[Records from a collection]
◆ ◆ ◆ ◆

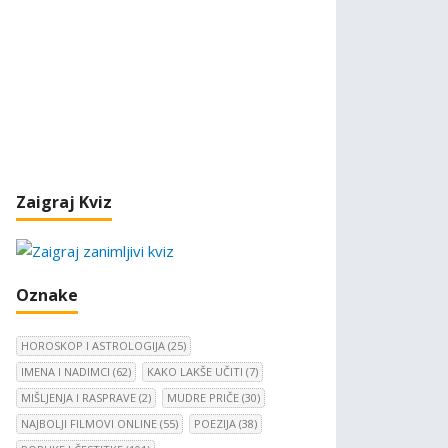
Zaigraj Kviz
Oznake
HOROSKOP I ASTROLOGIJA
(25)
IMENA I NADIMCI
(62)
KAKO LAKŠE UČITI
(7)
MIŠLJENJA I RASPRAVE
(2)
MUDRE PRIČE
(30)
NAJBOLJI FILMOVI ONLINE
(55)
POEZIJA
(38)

◆ ◆ ◆ ◆

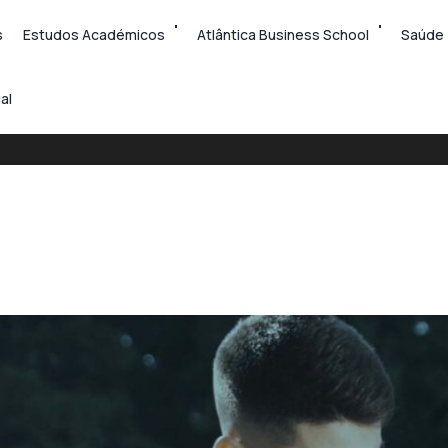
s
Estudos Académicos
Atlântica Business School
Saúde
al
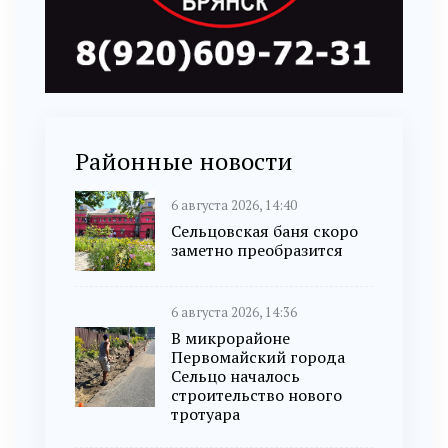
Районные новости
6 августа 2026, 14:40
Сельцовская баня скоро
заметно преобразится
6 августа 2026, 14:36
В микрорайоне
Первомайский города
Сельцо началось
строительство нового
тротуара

◆ ◆ ◆ ◆

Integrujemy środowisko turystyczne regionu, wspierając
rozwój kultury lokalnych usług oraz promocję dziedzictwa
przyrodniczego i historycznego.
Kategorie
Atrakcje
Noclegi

◆ ◆ ◆ ◆

## Assignment
How many lines in the entries hold the word "августа"? Only the number is wanted.

## Your response
2